HURRICANE 1 (noun) a tropical cyclone with winds of 74 mph or greater that occurs especially in the western Atlantic and is usually accompanied by rain, thunder, and lightning.


Charley, Frances, Ivan, and Jeanne: These are the storms that made Florida's violent 2004 hurricane season one for the record books, and one that residents and visitors aren't likely to see again for a long time. The last time so many storms struck the same state in one season was 1886, when Texas took four direct hits.


Hurricane season officially begins June 1 and lasts until November 30, threatening the eastern and Gulf coasts of the United States, Mexico, Central America, and the Caribbean. In reality, the riskiest periods are quite narrow. For example, only 24 major hurricanes (Category 3 or higher) hit Florida from 1900 to 1966, and of those, 15 were in September.

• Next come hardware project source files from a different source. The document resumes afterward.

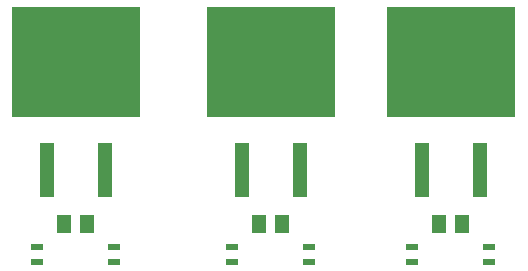
<source format=gtp>
G75*
%MOIN*%
%OFA0B0*%
%FSLAX25Y25*%
%IPPOS*%
%LPD*%
%AMOC8*
5,1,8,0,0,1.08239X$1,22.5*
%
%ADD10R,0.03937X0.01969*%
%ADD11R,0.04724X0.18110*%
%ADD12R,0.42520X0.37008*%
%ADD13R,0.05118X0.05906*%
D10*
X0068544Y0035500D03*
X0068544Y0040500D03*
X0094056Y0040500D03*
X0094056Y0035500D03*
X0133544Y0035500D03*
X0133544Y0040500D03*
X0159056Y0040500D03*
X0159056Y0035500D03*
X0193544Y0035500D03*
X0193544Y0040500D03*
X0219056Y0040500D03*
X0219056Y0035500D03*
D11*
X0216304Y0065953D03*
X0196894Y0065953D03*
X0156304Y0065953D03*
X0136894Y0065953D03*
X0091304Y0065953D03*
X0071894Y0065953D03*
D12*
X0081599Y0101976D03*
X0146599Y0101976D03*
X0206599Y0101976D03*
D13*
X0210040Y0048000D03*
X0202560Y0048000D03*
X0150040Y0048000D03*
X0142560Y0048000D03*
X0085040Y0048000D03*
X0077560Y0048000D03*
M02*

</source>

The United States rates hurricanes on the Saffir-Simpson intensity scale to give an estimate of the potential flooding and damage to property. Storms rated Category 3 or higher are considered “major hurricanes,” according to the National Weather Service. Category 1 storms have winds of 74 mph to 95 mph; Category 2, 96 mph to 110 mph; Category 3, 111 mph to 130 mph; Category 4, 131 mph to 155 mph; and Category 5 is any storm with winds higher than 155 mph.


Hurricanes are considered an “act of God” in legal terms. Therefore, by including a strong force majeure clause in your hotel contracts, you can protect yourself from cancellation liability. However, if the meeting is a revenue producer and your organization will take a financial hit from not holding the event, you'll need cancellation insurance to protect yourself. Among the leading companies marketing event insurance to the meetings industry are Seabury & Smith,; Aon Association Services,; and Rust Insurance Agency Inc.,


Managing a meeting cancellation is a thankless task, but one that every planner should be ready to handle in a professional manner. Create an emergency plan in advance. Designate a core team of decision makers and outline a plan for communicating with management, meetings staff, attendees, and suppliers.